The biggest greenhouse gas pest is electricity and heat production. Where are the incentives for renewable energy production? Not only are there no new incentives, but the old ones were taken away, and the costs of connecting Scotland’s vibrant and growing renewable energy producers to the grid are far too high. When will we see Government action to address those issues?

As the shadow Secretary of State asked, given that there is a climate emergency, to which the UK Government have finally admitted, where is the ban on fracking? This unconventional source of gas is banned in Scotland because there is no good case to be made for it. In some parts of England it is damaging people’s houses, impinging on their lives and possibly damaging their health. Get rid of it—it is a nuisance at best.

The Environment Bill, over which we will cast a jaundiced eye next week, seeks to embed in law the 25-year environment plan that was created under a previous Government. It was unambitious at the time, became rapidly outdated and is now a bit of a joke. Ministers should not withdraw it—we have wasted enough time already—but they should be prepared to make major changes to it during its progress through Parliament, and to accept amendments from others to make it something worth passing. I have a suggestion to offer that the Government and the Secretary of State can do relatively free of charge: why do they not invite the climate protesters into the room, ask them what they would put in the Bill, see whether they can get a bit of support in the House, and then pass something that is actually worth passing?

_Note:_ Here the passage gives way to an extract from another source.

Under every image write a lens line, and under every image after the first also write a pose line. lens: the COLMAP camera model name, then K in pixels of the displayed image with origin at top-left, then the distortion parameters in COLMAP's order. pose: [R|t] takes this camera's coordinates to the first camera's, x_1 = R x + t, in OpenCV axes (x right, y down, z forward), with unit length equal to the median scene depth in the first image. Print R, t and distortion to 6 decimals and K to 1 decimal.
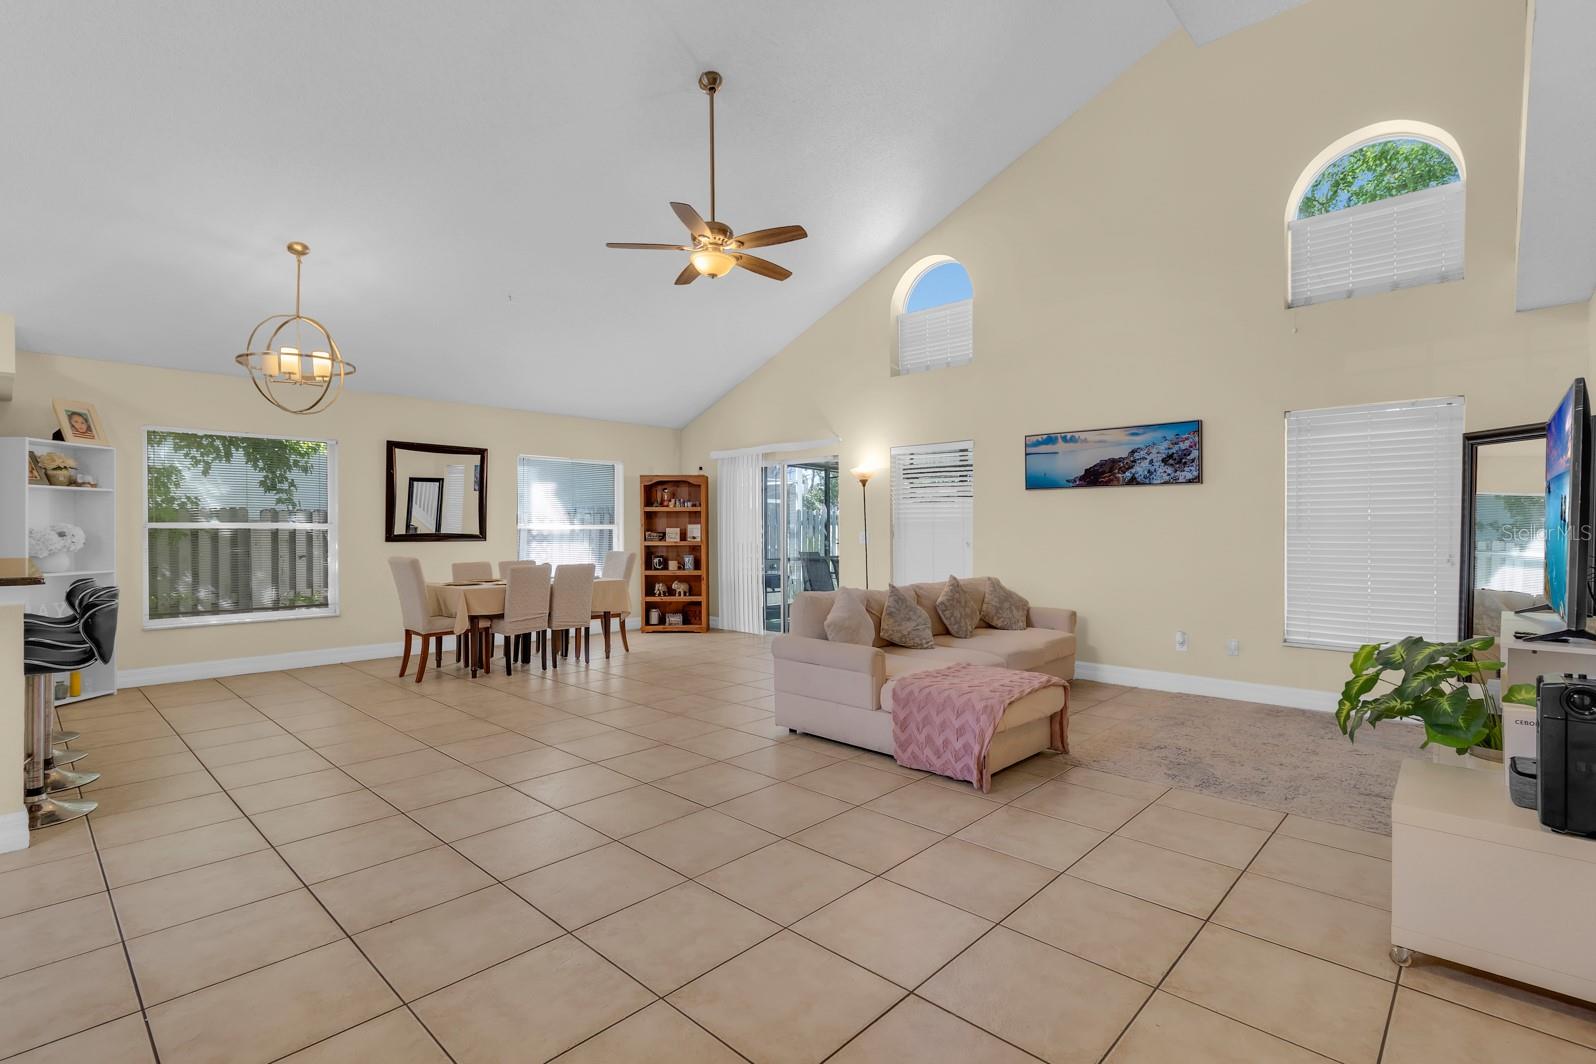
lens RADIAL K [[745.0, 0, 807.6], [0, 745.0, 537.0], [0, 0, 1]] dist [0.000595, 0.002554]
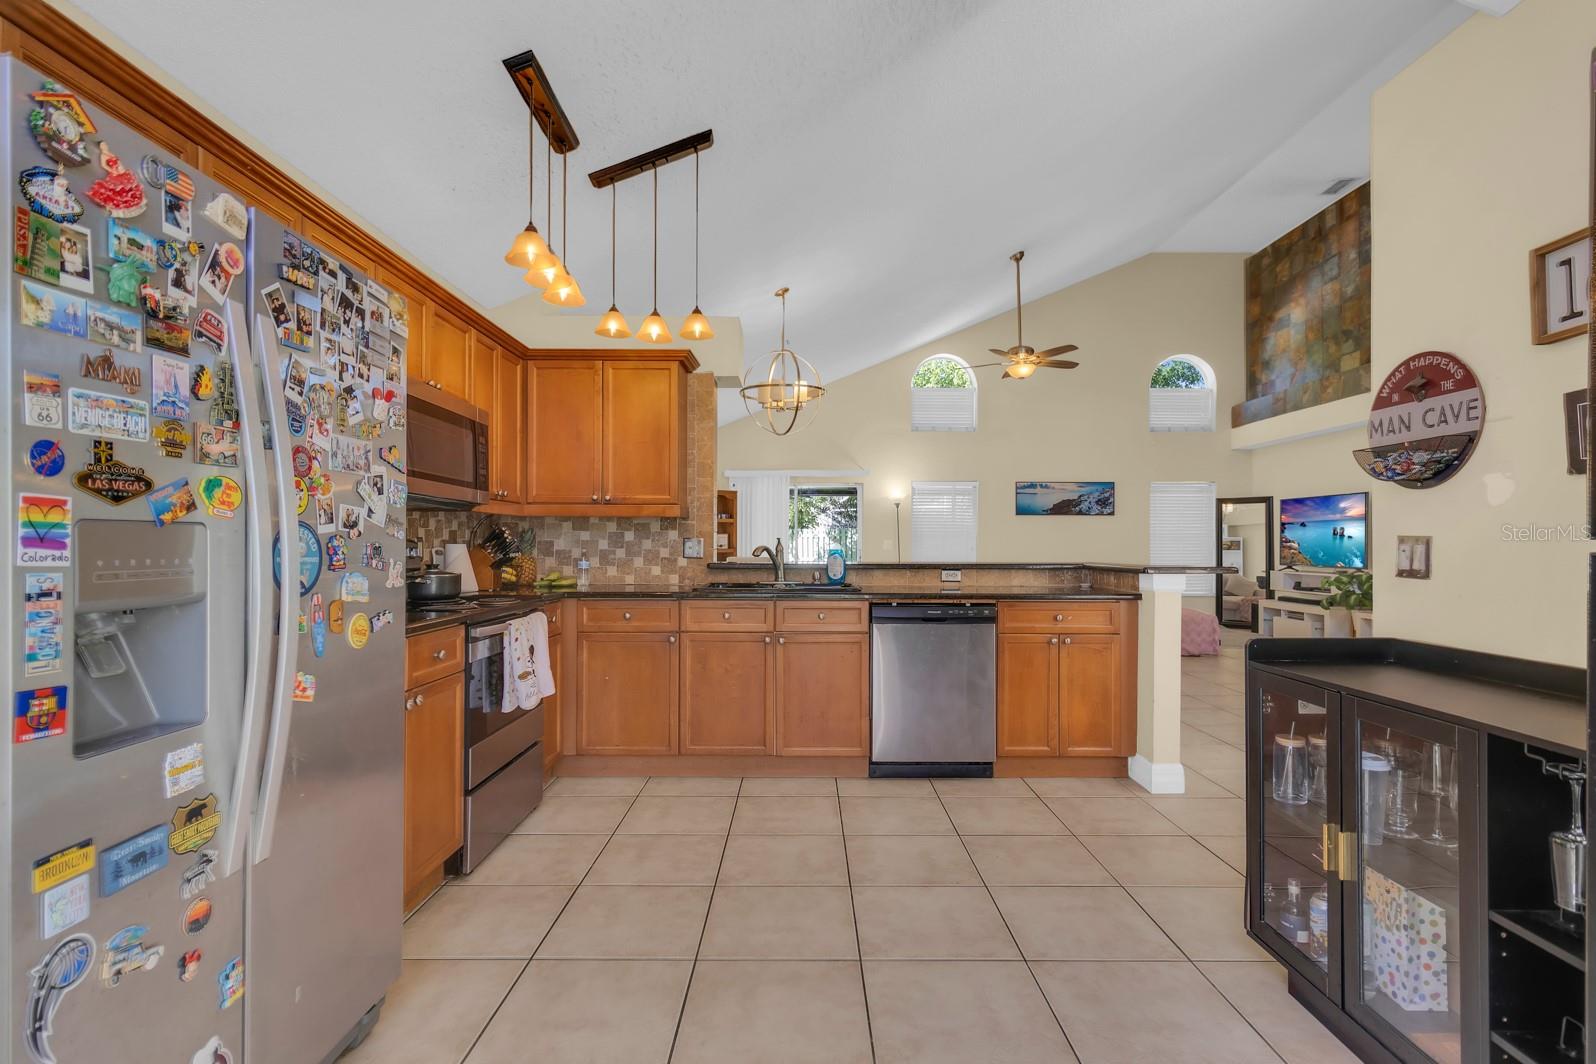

In closing, we all know that really doing something will not be easy. We know that it will entail changes in lifestyles that we have not yet properly considered. We can call it pain if we really must be dramatic about it, but if we do, we should at least compare it to the pain that comes from doing nothing. If not enough is done, some of the people who park their comfortable bahookies on these Benches might find themselves representing constituencies that start to disappear. Frankly, I do not expect the Government to make any real moves in the near future—if Brexit has taught us anything, it is that denial and delusion sit comfortably on the Government Benches—but I do hope that somewhere over on that side of the Chamber exists someone who will raise a questioning voice and ask whether it might be a good idea to do something. Who knows—there might even be a Thatcher fan who thinks that some action should be taken in her name. In the name of the wee man, though: it is a climate emergency, not a coffee morning. It is time to start acting like it is important. Talking is always good, but action is even better.